QuedlinburgDie von Bayern angedachte Zurückweisung von Migranten an der Grenze wäre nach Einschätzung von Pro Asyl rechtlich fragwürdig. Die Flüchtlingsorganisation weist darauf hin, dass nicht in jedem Fall jener EU-Staat für ein Asylverfahren zuständig ist, in dem ein Migrant zuerst europäischen Boden betreten hat.

Nach dem sogenannten Dublin-Verfahren gehe etwa die „Herstellung der Familieneinheit“ vor, sagte Geschäftsführer Günter Burkhardt der Deutschen Presse-Agentur. „Minderjährige dürfen gar nicht wie Flipperkugeln in der EU hin und her katapultiert werden.“ Europa als Rechts- und Wertegemeinschaft drohe zu zerfallen.

Bayerns Ministerpräsident Markus Söder (CSU) sieht Zurückweisungen an der Grenze als letzte Konsequenz, falls andere Bundesländer bei den von Bayern befürworteten Ankerzentren nicht mitziehen. In diesen von Innenminister Horst Seehofer (CSU) propagierten Zentren soll das komplette Asylverfahren abgewickelt werden. Außer Bayern sehen viele Länder die Pläne skeptisch.
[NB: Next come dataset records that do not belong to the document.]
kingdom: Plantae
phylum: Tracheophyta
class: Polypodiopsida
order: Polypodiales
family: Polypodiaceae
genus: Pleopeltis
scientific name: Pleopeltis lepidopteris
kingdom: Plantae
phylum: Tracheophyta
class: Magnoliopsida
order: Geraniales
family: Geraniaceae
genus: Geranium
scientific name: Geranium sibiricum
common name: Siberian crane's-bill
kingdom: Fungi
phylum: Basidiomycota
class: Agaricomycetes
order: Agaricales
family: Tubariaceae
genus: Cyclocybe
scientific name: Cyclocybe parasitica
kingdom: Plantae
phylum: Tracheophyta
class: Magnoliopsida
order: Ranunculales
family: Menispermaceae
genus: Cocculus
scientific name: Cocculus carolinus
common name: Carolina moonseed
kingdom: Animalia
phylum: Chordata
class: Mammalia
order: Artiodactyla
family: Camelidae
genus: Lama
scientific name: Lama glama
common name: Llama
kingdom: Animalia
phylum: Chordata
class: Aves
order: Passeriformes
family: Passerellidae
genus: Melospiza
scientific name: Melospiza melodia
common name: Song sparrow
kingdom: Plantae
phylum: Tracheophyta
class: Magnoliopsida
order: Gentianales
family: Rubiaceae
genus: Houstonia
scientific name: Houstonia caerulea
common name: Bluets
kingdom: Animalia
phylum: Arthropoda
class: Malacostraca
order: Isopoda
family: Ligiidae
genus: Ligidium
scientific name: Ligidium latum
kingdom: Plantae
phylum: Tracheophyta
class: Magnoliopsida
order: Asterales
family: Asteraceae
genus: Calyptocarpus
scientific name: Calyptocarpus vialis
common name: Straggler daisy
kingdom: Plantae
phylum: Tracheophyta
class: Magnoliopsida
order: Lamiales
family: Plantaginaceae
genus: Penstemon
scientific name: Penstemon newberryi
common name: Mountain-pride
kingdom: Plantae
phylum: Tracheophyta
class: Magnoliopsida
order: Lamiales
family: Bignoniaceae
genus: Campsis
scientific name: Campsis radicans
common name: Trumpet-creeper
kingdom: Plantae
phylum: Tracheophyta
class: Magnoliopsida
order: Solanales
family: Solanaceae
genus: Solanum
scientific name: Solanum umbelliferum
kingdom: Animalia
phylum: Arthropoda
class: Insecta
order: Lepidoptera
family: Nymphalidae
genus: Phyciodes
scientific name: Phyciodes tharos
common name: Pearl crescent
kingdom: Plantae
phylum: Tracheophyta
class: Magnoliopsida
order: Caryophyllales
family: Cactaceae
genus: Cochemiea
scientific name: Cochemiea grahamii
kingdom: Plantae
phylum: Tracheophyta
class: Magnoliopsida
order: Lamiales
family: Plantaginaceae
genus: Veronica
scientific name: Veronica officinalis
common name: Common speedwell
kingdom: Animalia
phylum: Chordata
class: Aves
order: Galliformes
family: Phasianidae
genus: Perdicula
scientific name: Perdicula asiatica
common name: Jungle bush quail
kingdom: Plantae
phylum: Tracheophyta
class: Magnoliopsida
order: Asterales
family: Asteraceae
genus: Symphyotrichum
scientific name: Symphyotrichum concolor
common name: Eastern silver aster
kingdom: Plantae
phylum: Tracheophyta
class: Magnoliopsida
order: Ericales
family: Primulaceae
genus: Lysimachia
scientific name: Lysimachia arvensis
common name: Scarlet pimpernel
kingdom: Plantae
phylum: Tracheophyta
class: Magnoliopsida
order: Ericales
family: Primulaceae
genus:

„Das europäische Rechtssystem ist klar“, sagte der bayerische Innenminister Joachim Herrmann (CSU) im sachsen-anhaltischen Quedlinburg, wo zurzeit die Innenminister der Länder tagen. „Das Asylverfahren ist dort durchzuführen, wo jemand das erste Mal in Europa ankommt.“

Wer schon von einem anderen EU-Land erfasst sei, solle besser gleich dorthin zurückgeschickt werden anstatt eine längere Prüfung in Deutschland zu beginnen. „Das produziert nur unendlich viel Bürokratie und hilft dem Betreffenden ja auch nicht weiter“, sagte Herrmann.